LPI Capital saw a 1Q21 net profit rose to RM82.3m (+5.6% yoy) on the back of improved underwriting profits (+34.7% yoy). Overall, the quarter was driven by lower net claims incurred (-10.2% yoy at the motor and miscellaneous classes) and lower management/ other expenses. Meanwhile at the top line, gross written premium (GWP) remains weak (at key segments fire and miscellaneous) and was down 3.1% yoy. Nonetheless, LPI reported positive growth at its net-earned premium (NEP) line, +6.5% yoy in 1Q21 due to lower premium ceded out and with the higher release of unearned premium reserves.
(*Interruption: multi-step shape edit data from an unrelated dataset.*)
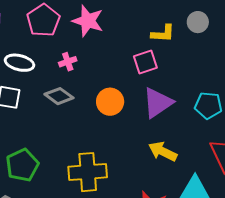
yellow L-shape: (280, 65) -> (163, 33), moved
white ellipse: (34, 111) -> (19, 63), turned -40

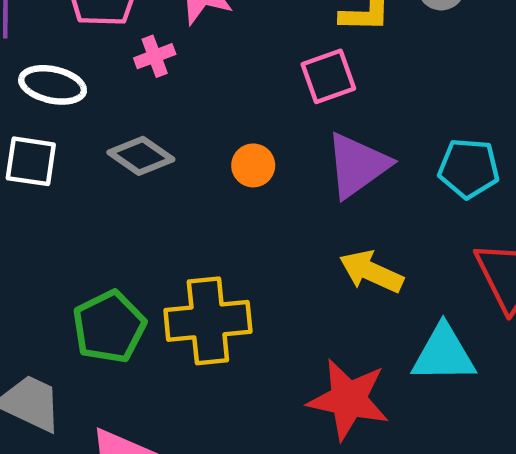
pink cross: (68, 62) -> (155, 56), moved
orange circle: (110, 102) -> (253, 165), size x0.7
green pentagon: (22, 165) -> (109, 327), moved

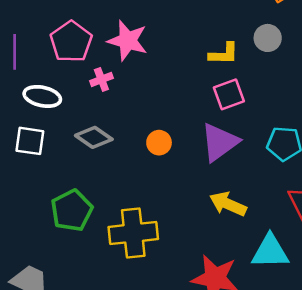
pink square: (328, 76) -> (229, 94), moved
green pentagon: (109, 327) -> (72, 210), moved

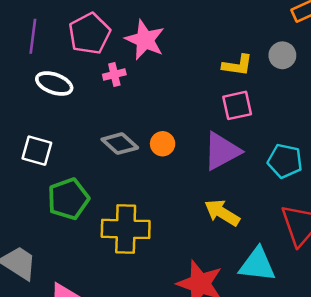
gray diamond: (94, 137) -> (120, 144), moved
white square: (30, 141) -> (37, 151), moved

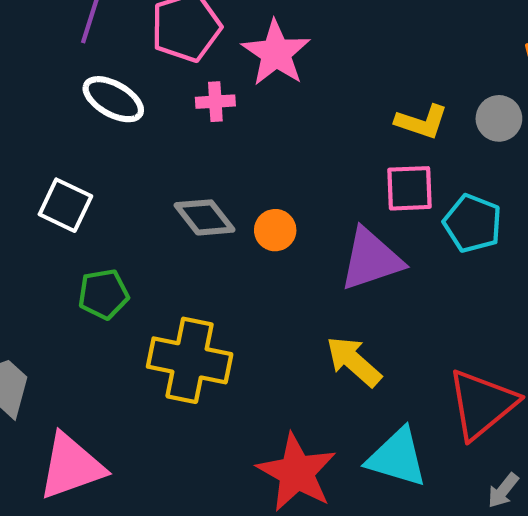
cyan pentagon: (285, 161) -> (473, 223), moved
green pentagon: (68, 199) -> (103, 294), size x0.7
At the pre-tax profit line, it was flat in 1Q21 vs. 1Q20 as the favourable investment income results (up 19% yoy) were offset by the recognition of a RM34.6m fair-value loss in its fixed-income investments. On a qoq basis, net profit was down 13.6% due to a lower net earned premium income in 1Q21 vis-à-vis 4Q20 (which saw lower premium ceded out and higher release of technical reserves).
As most business sectors in the economy are in operation (except for the non-essential services), we expect the impact of the on-going CMCO (extended to 28 April) to have a less detrimental impact on LPI’s premium growth compared to the first MCO in 2020 (which lasted 47 days). We maintain our 2021E/22E/23E GWP forecasts of 4.3%/3%/3%, net claims ratios of 47% and combined ratios of 68-70%.
We maintain our BUY rating on LPI, with our TP of RM15.90 (based on a target P/BV multiple of 3.0x on 2021E BVPS of RM5.31) unchanged. At the current price, LPI’s dividend yields remain attractive at 5.2-5.3%. LPI’s solid industry track record and robust capital adequacy ratio (CAR) in excess of 400% reflects its strong underwriting capacity to take on additional risks and withstand potential shocks. Downside risks: emergence of a fourth COVID-19 wave in Malaysia, restriction in business activities, and higher frauds/thefts.